**TASK TO CARRY OUT**
Write out every line of the rows below word for word, leaving out the pictures.

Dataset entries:

···

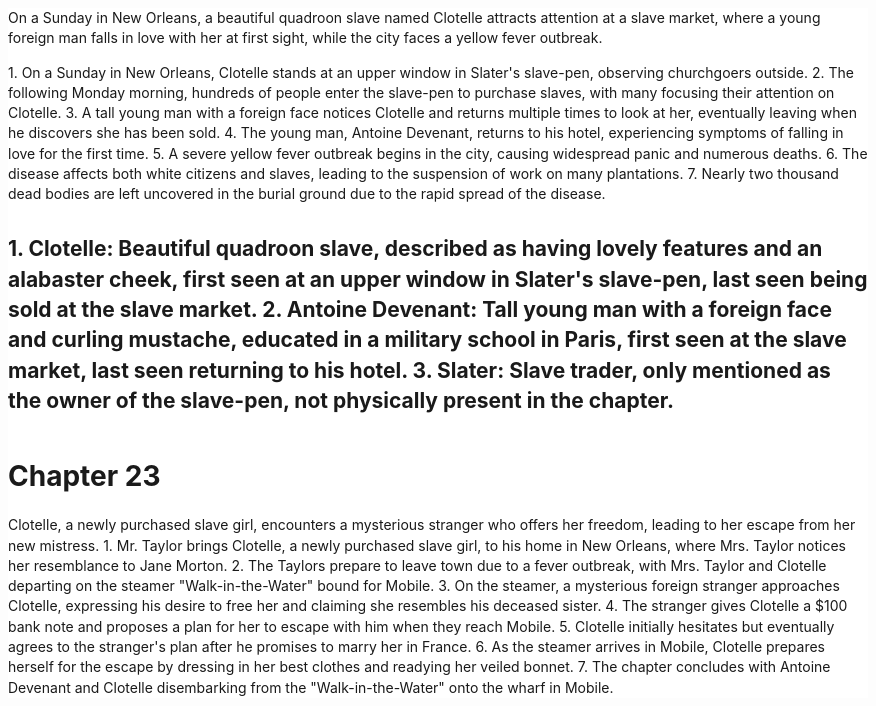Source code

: On a Sunday in New Orleans, a beautiful quadroon slave named Clotelle attracts attention at a slave market, where a young foreign man falls in love with her at first sight, while the city faces a yellow fever outbreak.
</synopsis>

<events>
1. On a Sunday in New Orleans, Clotelle stands at an upper window in Slater's slave-pen, observing churchgoers outside.
2. The following Monday morning, hundreds of people enter the slave-pen to purchase slaves, with many focusing their attention on Clotelle.
3. A tall young man with a foreign face notices Clotelle and returns multiple times to look at her, eventually leaving when he discovers she has been sold.
4. The young man, Antoine Devenant, returns to his hotel, experiencing symptoms of falling in love for the first time.
5. A severe yellow fever outbreak begins in the city, causing widespread panic and numerous deaths.
6. The disease affects both white citizens and slaves, leading to the suspension of work on many plantations.
7. Nearly two thousand dead bodies are left uncovered in the burial ground due to the rapid spread of the disease.
</events>

<characters>1. Clotelle: Beautiful quadroon slave, described as having lovely features and an alabaster cheek, first seen at an upper window in Slater's slave-pen, last seen being sold at the slave market.
2. Antoine Devenant: Tall young man with a foreign face and curling mustache, educated in a military school in Paris, first seen at the slave market, last seen returning to his hotel.
3. Slater: Slave trader, only mentioned as the owner of the slave-pen, not physically present in the chapter.</characters>
----------------
# Chapter 23
<synopsis>
Clotelle, a newly purchased slave girl, encounters a mysterious stranger who offers her freedom, leading to her escape from her new mistress.
</synopsis>

<events>
1. Mr. Taylor brings Clotelle, a newly purchased slave girl, to his home in New Orleans, where Mrs. Taylor notices her resemblance to Jane Morton.
2. The Taylors prepare to leave town due to a fever outbreak, with Mrs. Taylor and Clotelle departing on the steamer "Walk-in-the-Water" bound for Mobile.
3. On the steamer, a mysterious foreign stranger approaches Clotelle, expressing his desire to free her and claiming she resembles his deceased sister.
4. The stranger gives Clotelle a $100 bank note and proposes a plan for her to escape with him when they reach Mobile.
5. Clotelle initially hesitates but eventually agrees to the stranger's plan after he promises to marry her in France.
6. As the steamer arrives in Mobile, Clotelle prepares herself for the escape by dressing in her best clothes and readying her veiled bonnet.
7. The chapter concludes with Antoine Devenant and Clotelle disembarking from the "Walk-in-the-Water" onto the wharf in Mobile.
</events>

···

**RESPONSE BOX**
Source code

: On a Sunday in New Orleans, a beautiful quadroon slave named Clotelle attracts attention at a slave market, where a young foreign man falls in love with her at first sight, while the city faces a yellow fever outbreak.
</synopsis>

<events>
1. On a Sunday in New Orleans, Clotelle stands at an upper window in Slater's slave-pen, observing churchgoers outside.
2. The following Monday morning, hundreds of people enter the slave-pen to purchase slaves, with many focusing their attention on Clotelle.
3. A tall young man with a foreign face notices Clotelle and returns multiple times to look at her, eventually leaving when he discovers she has been sold.
4. The young man, Antoine Devenant, returns to his hotel, experiencing symptoms of falling in love for the first time.
5. A severe yellow fever outbreak begins in the city, causing widespread panic and numerous deaths.
6. The disease affects both white citizens and slaves, leading to the suspension of work on many plantations.
7. Nearly two thousand dead bodies are left uncovered in the burial ground due to the rapid spread of the disease.
</events>

<characters>1. Clotelle: Beautiful quadroon slave, described as having lovely features and an alabaster cheek, first seen at an upper window in Slater's slave-pen, last seen being sold at the slave market.
2. Antoine Devenant: Tall young man with a foreign face and curling mustache, educated in a military school in Paris, first seen at the slave market, last seen returning to his hotel.
3. Slater: Slave trader, only mentioned as the owner of the slave-pen, not physically present in the chapter.</characters>
----------------
# Chapter 23
<synopsis>
Clotelle, a newly purchased slave girl, encounters a mysterious stranger who offers her freedom, leading to her escape from her new mistress.
</synopsis>

<events>
1. Mr. Taylor brings Clotelle, a newly purchased slave girl, to his home in New Orleans, where Mrs. Taylor notices her resemblance to Jane Morton.
2. The Taylors prepare to leave town due to a fever outbreak, with Mrs. Taylor and Clotelle departing on the steamer "Walk-in-the-Water" bound for Mobile.
3. On the steamer, a mysterious foreign stranger approaches Clotelle, expressing his desire to free her and claiming she resembles his deceased sister.
4. The stranger gives Clotelle a $100 bank note and proposes a plan for her to escape with him when they reach Mobile.
5. Clotelle initially hesitates but eventually agrees to the stranger's plan after he promises to marry her in France.
6. As the steamer arrives in Mobile, Clotelle prepares herself for the escape by dressing in her best clothes and readying her veiled bonnet.
7. The chapter concludes with Antoine Devenant and Clotelle disembarking from the "Walk-in-the-Water" onto the wharf in Mobile.
</events>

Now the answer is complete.